School officials said last year that giving all students—rich and
poor—a free meal spares poor kids from embarrassment.
The number of participating students increased from 24,533 during the
last school year to 25,033 for the current school year, Childs said.
The Hamilton County School System has 43,462 students, meaning more
than half the district’s students use CEP, said Brian Seay, student
information systems manager.
More than 4,000 schools nationwide participate in the program,
according to Duncan’s letter to the school superintendents.
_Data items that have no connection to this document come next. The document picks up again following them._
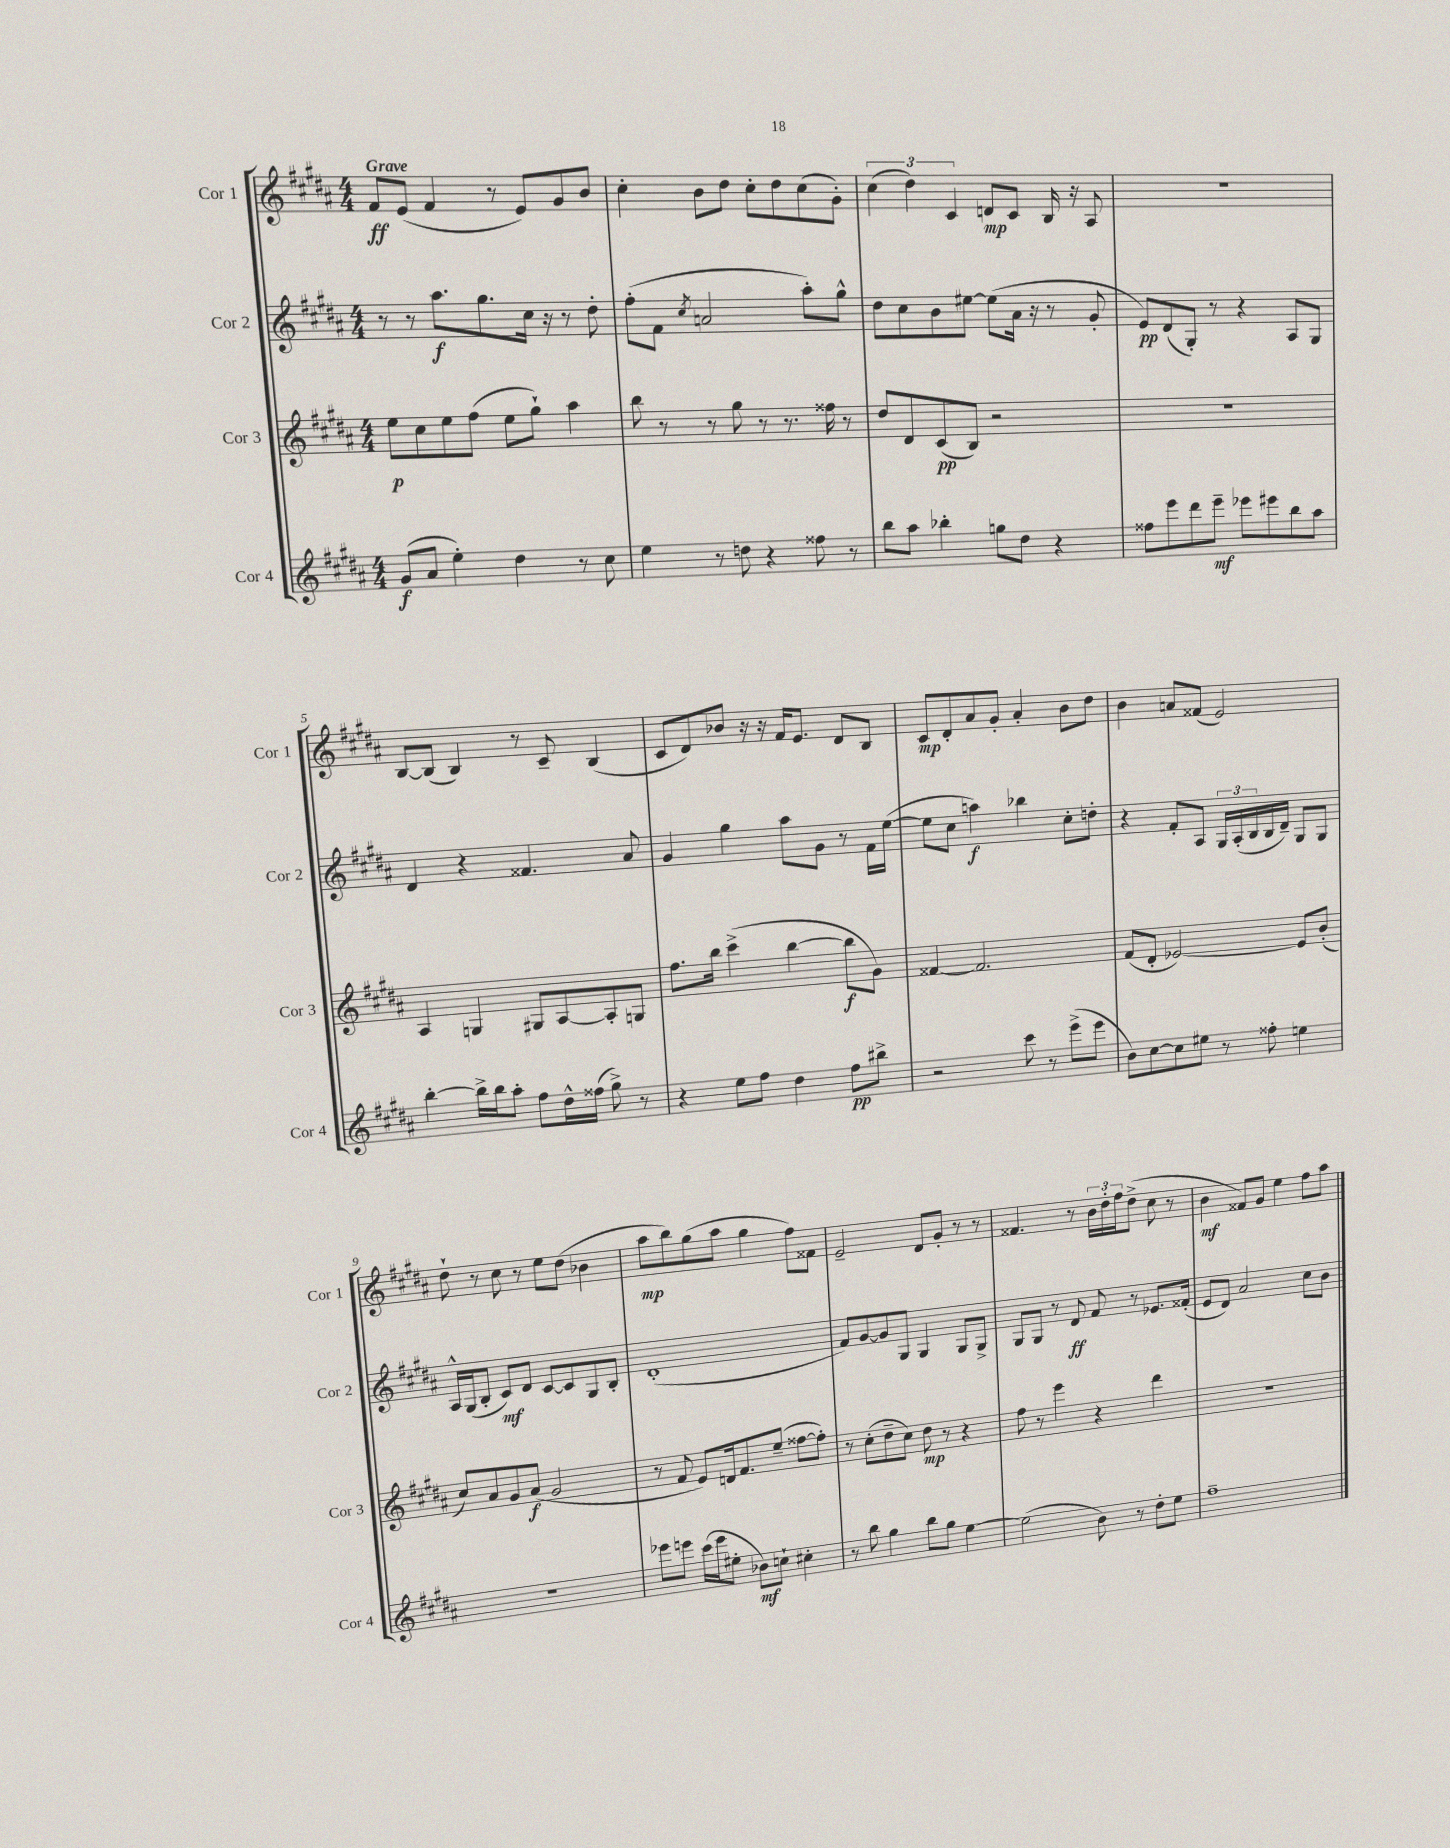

**kern	**kern	**kern	**kern
*staff4	*staff3	*staff2	*staff1
*clefG2	*clefG2	*clefG2	*clefG2
*k[f#c#g#d#a#]	*k[f#c#g#d#a#]	*k[f#c#g#d#a#]	*k[f#c#g#d#a#]
*M4/4	*M4/4	*M4/4	*M4/4
(8g#/L	8ee\L	8r	8f#/L
8a#/J	8cc#\	8r	(8e/J
4ee'\)	8ee\	8.aa#\L	4f#/
.	(8ff#\J	.	.
.	.	8.gg#\	.
4dd#\	8ee\L	.	8r
.	8gg#`\J)	16cc#\Jk	8e/L)
.	.	16r	.
8r	4aa#\	8r	8g#/
8cc#\	.	8dd#'\	8b/J
=	=	=	=
4ee\	8bb\	(8ff#'\L	4cc#'\
.	8r	8f#\J	.
.	.	8qcc#/	.
8r	8r	2a/	8b\L
8dd\	8gg#\	.	8dd#\J
4r	8r	.	8cc#'\L
.	8.r	.	8dd#\
8ff##\	.	8aa#'\L)	(8cc#\
.	16ff##\	.	.
8r	8r	8gg#^^\J	8g#'\J)
=	=	=	=
8bb\L	8dd#/L	8dd#\L	(6cc#\
8aa#\J	8d#/	8cc#\	.
.	.	.	6dd#\)
4bb-'\	(8c#/	8b\	.
.	.	.	6c#/
.	8B/J)	[8ee#\J	.
8gg\L	2r	(8ee#\]L	8d/L
8dd#\J	.	16a#\Jk	8c#/J
.	.	16r	.
4r	.	8r	16B/
.	.	.	16r
.	.	8g#'/	8A#/
=	=	=	=
8ff##\L	1r	8e/L)	1r
8eee\	.	(8d#/	.
8ddd#\	.	8G#'/J)	.
8eee~\J	.	8r	.
8eee-\L	.	4r	.
8eee#\	.	.	.
8bb\	.	8A#/L	.
8aa#\J	.	8G#/J	.
=	=	=	=
[4bb'\	4A#/	4d#/	[8B/L
.	.	.	(8B/]J
16bb^\]LL	4G/	4r	4B/)
16bb\J	.	.	.
8aa#'\J	.	.	.
8ff#\L	8G#/L	4.f##/	8r
16dd#^^\L	[8A#/	.	8c#~/
(16ff##\JJ	.	.	.
8gg#^\)	8A#'/]	.	(4B/
8r	8G/J	8a#/	.
=	=	=	=
4r	8.ff#\L	4g#/	8c#/L
.	.	.	8d#/)
.	16bb\Jk	.	.
8ee\L	(4ccc#^\	4gg#\	8b-/J
8ff#\J	.	.	16r
.	.	.	16r
4dd#\	[4bb\	8aa#\L	16f#/LK
.	.	.	8.e/J
.	.	8g#\J	.
8ff#\L	8bb\]L	8r	8d#/L
8bb#^\J	8g#\J)	16f#\LL	8B/J
.	.	([16ee\JJ	.
=	=	=	=
2r	[4f##/	8ee\]L	8c#/L
.	.	8cc#\J	8d#'/
.	2.f##/]	4aa\)	8a#/
.	.	.	8g#'/J
8ccc#\	.	4bb-\	4a#'/
8r	.	.	.
(8eee^\L	.	8cc#'\L	8b\L
8eee\J	.	8dd'\J	8dd#\J
=	=	=	=
8b\L)	(8f#/L	4r	4b\
[8cc#\	8d#'/J	.	.
8cc#\]	[2e-/)	8f#'/L	8a/L
8ee#\J	.	8A#/J	(8f##/J
8r	.	24G#/LL	2e/)
.	.	(24A#'/	.
.	.	24B/	.
8ff##'\	.	16B/	.
.	.	16d#~/JJ)	.
4ee\	8e-/]L	8G#/L	.
.	(8b'/J	8G#/J	.
=	=	=	=
1r	8cc#/L)	16A#^^/LL	8dd#`\
.	.	(16G#/J	.
.	8a#/	8B'/J	8r
.	8g#/	8c#/L)	8cc#\
.	(8a#/J	8d#/J	8r
.	2g#/	[8c#/L	8ee\L
.	.	8c#/]	(8dd#\J
.	.	8G#/	4b-\
.	.	8B'/J	.
=	=	=	=
8eee-\L	8r	(1d#'	8aa#\L
8eee\J	8f#/	.	8bb\)
(16ccc#\LL	8e/L)	.	(8gg#\
16eee\J	.	.	.
8ee#'\J	16d/k	.	8aa#\J
.	8.f#/	.	.
8b-\L)	.	.	4gg#\
8cc`\J	(8ee~/J	.	.
4cc#'\	[8ff##\L	.	8ff#\L)
.	8ff##'\]J)	.	8f##\J
=	=	=	=
8r	8r	8f#/L)	2e~/
8bb\	(8cc#'\L	[8g#/	.
4gg#\	8dd#~\	8g#/]	.
.	8cc#\J)	8G#/J	.
8bb\L	8dd#\	4G#/	8d#/L
8gg#\J	8r	.	8g#'/J
[4ee\	4r	8G#/L	8r
.	.	8G#^/J	8r
=	=	=	=
(2ee\]	8ff#\	8G#/L	4.f##/
.	8r	8G#/J	.
.	4eee\	8r	.
.	.	8d#/	8r
8b\)	4r	8f#/	24b\LL
.	.	.	24dd#'\
.	.	.	24ff#\J
8r	.	8r	(8dd#^\J
8dd#'\L	4ddd#\	8.e-/L	8cc#\
8ee\J	.	.	8r
.	.	(16f##'/Jk	.
=	=	=	=
1ff#~	1r	8e/L	4b\
.	.	8d#/J)	.
.	.	2a#/	8f##/L)
.	.	.	8g#/J
.	.	.	4ee\
.	.	8cc#\L	8ff#\L
.	.	8b\J	8aa#\J
==	==	==	==
*-	*-	*-	*-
CEP
currently has more than 8 million students participating nationwide,
said USDA spokeswoman Wanda Worley.
Better in Nashville
Elsewhere in the state, Davidson County officials enrolled 85,000
students in CEP last school year.
According to the Tennessean, Davidson County students made “incremental
progress” on their standardized test scores for the 2014-15 year, in
line with statewide gains.
Six percent of students statewide got an advanced
level score for Algebra I. Twenty-three point five percent of Davidson
County students did the same, which was 6.1 percentage points higher
than what they scored the previous school year.
Twenty point eight percent of students statewide got
an advanced level score for biology. Twelve point eight percent of
Davidson County students did the same, which was 3.1 percentage points
higher than what they scored the previous school year.
Eleven percent of third-through eighth-grade
students statewide got an advanced level score for reading. 8.3 percent
of Davidson County students did the same, which was 0.4 percentage
points lower than what they scored the previous school year.
Twenty-four point one percent of third- through
eighth-grade students statewide got an advanced level score for math .
Eighteen point nine percent of Davidson County students did the same,
which was 0.4 percentage points higher than what they scored the
previous school year.
Thirteen point two percent of students statewide got
an advanced level score for English 1. Ten percent of Davidson County
students did the same, which was 2.5 percentage points higher than what
they scored the previous school year.
As for Hamilton County, Welch said CEP’s future depends on how much
additional money the feds offer.
Thurman was more blunt.
“I don’t mean this to sound crude, but the Bible uses this word, so
I’ll use it too. We’re just a bunch of grant whores. Anything that has
a dollar attached to it, we’ll take. The school system is all about
getting anything that’s free,” Thurman said.